A study released Thursday by research firm Ipsos-Reid Corp. predicts that the number of companies that outsourced key services in 2003 will decrease in 2005, but the percentage of spending allocated to outsourcing will increase over this period.
Overall, the survey respondents said they do not expect to spend more on IT this year and next; in fact, they plan to spend less.
“From 2003 to 2005, the money companies are planning to spend on IT will drop of 4.4 per cent overall,” said Lise Dellazizzo, vice-president, information technology and communications for Ipsos-Reid in Toronto, adding that the one area that will see the steepest decline in spending is the applications sector, which will see a projected 13 per cent decline.
At the same time, she said, the percentage of money spent on IT outsourcing will actually increase by five per cent over the same period. “What this is telling us, in terms of the competitive environment, is that it will become more competitive for service providers and vendors. There is no large influx of money coming into market, but more of (the spending) will be diverted and funneled into outsourcing services.” Vendors who have a play in the services space will have to work at holding onto existing clients, she added.
This is good news for customers, Dellazizzo said. “For buyers, they will find that it is a buyer’s market very much right now. They should be looking for excellent service and if they are not happy with their service provider, they should look around and become more educated. There are a lot of companies…that will have a vested interest in taking good care of (customers) to retain or acquire that relationship.”
As part of the study, Ipsos-Reid also looked at outsourcing migration patterns of the respondents, asking them what they are outsourcing now, what they plan to outsource in 12 months and what they expect to hand off to service providers in 18 months.
The biggest decline, in terms of outsourcing priority, was in the application management and development space, which the study predicted would see a 30 per cent decline by 2005. “The (application development and management) market is starting to…show signs of maturity, and growth…is starting to slow down,” Dellazizzo said.
At the same time, spending on application management and development outsourcing is expected to go up six per cent. “Companies are likely to go deeper, spending more money on application outsourcing, but fewer companies are planning to outsource,” which means “fewer but bigger contracts,” she explained. “Fewer net new contracts are likely to be entering market. We have not conclusively demonstrated this, but there is a tendency toward the possibility of larger IT-type contracts as opposed to selective application outsourcing contracts.”

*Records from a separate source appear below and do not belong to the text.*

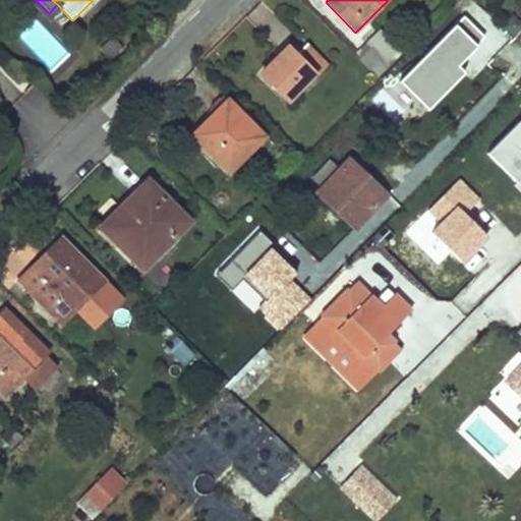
[(465,12),(401,76),(429,106),(468,69),(463,60),(486,34),(465,12)]
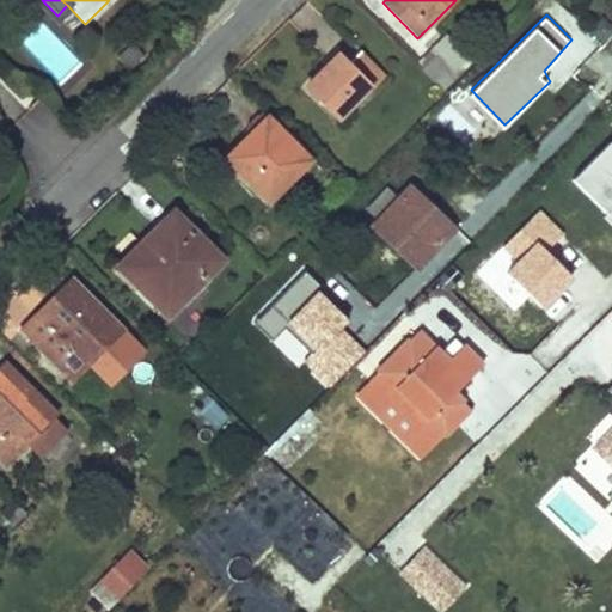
[(471,60),(445,34),(429,49),(434,55),(421,68),(442,89),(471,60)]
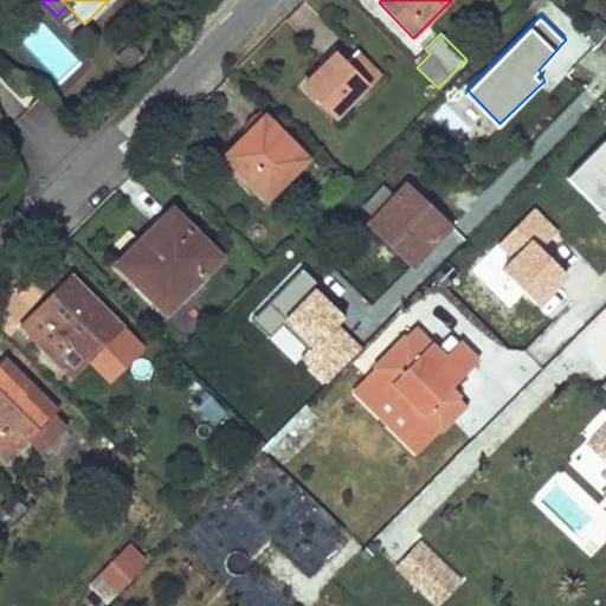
[(127,46),(116,56),(126,66),(136,56),(127,46)]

The study also zeroed in on another trend: Canadian companies are reluctant to outsource business processes offshore. Eighty-eight per cent of survey respondents said they were not willing to outsource globally. “We feel the reason that is so pronounced is because it is a backlash as a result of the economic and political climate,” Dellazizzo said, referring to recent bad press offshore outsourcing has been receiving, and how it has become an election issue in the U.S.

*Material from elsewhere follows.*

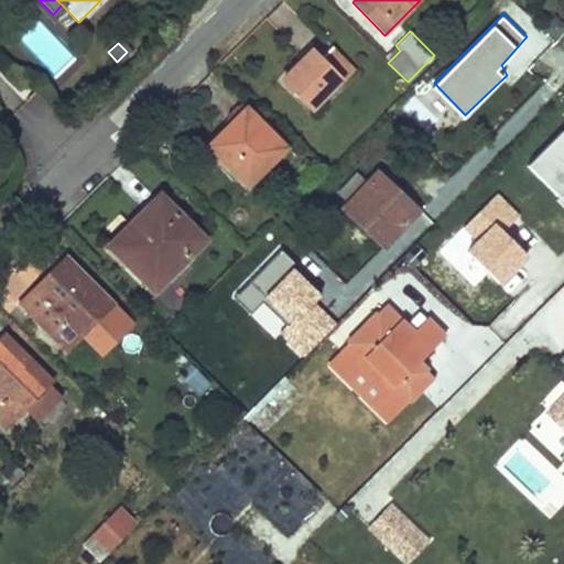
[(351,71),(331,50),(318,62),(311,69),(302,61),(282,82),(311,110),(339,82),(351,71)]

Thirty-two per cent of respondents cited the desire to retain software development jobs in Canada as the top reason why they don’t want to send work offshore. In addition, 33 per cent said they would rather retain the management and control of IT than hand it off, Dellazizzo said.
Cost was still the biggest driver to outsource globally, with 54 per cent of respondents saying the key reason to offshore would be to lower costs. However, “on the flip-side of this, in general Canadian companies still don’t see the cost benefit of outsourcing. Thirty-seven per cent of those companies that answered that they would not (offshore) outsource were concerned about the cost of doing it. They haven’t gotten the message; they haven’t seen the value or benefit of outsourcing.”
Chris Corey, vice-president of Borland Corp. and general manager of Borland Canada (one of the study’s co-sponsors), said the feedback Borland has been receiving from customers “pretty well matches very closely what the study says. There is a reluctance (to offshore outsource) but customers are primarily looking for ways to improve productivity and reduce costs.”
He agreed that fears of Canadian job loss are a component of that reluctance, but added that another primary reason is risk. “People feel that unless they have a high degree of formality to support the offshore model, the risk to cost ratio is disproportionate.”
According to Dellazizzo, companies interested in offshore outsourcing “should not hesitate to ask the service provider as many questions as they wish: how much will be done in Canada? Is any of this done in the U.S.? Will any of the work be sent globally? What are the guarantees?….They may find that the security measures put into place, training, all those things, are enough for them to feel comfortable” about offshoring.
The Ipsos-Reid study included 603 decision makers — 305 senior IT managers and 298 business executives — in enterprises across Canada took part in the study, which over a three-year period focused on spending and outsourcing in four sectors of IT: applications, services, security, and hardware and infrastructure.
Other findings included:
– Business process outsourcing (BPO) is on the rise: 20 per cent of respondents currently outsource and 28 per cent plan to use BPO within the next 18 months. Adoption trends indicate a migration towards increased adoption in the large business segment in 2005 and a decline of net new BPO happening in the small business segment within the next 18 months.
– Web hosting outsourcing as a priority is declining: in 2003 52 per cent of respondents said they were outsourcing this area, but in the next 12 to 18 months, that will drop to 15 per cent.
– The lack of process and systems integration expertise surfaced as the leading inhibitor when integrating new technology with existing IT. A total of 43 per cent of respondents indicated this was a major challenge.
The standard error for 603 surveys at a 95 per cent level of confidence is a 3.99 per cent margin of error.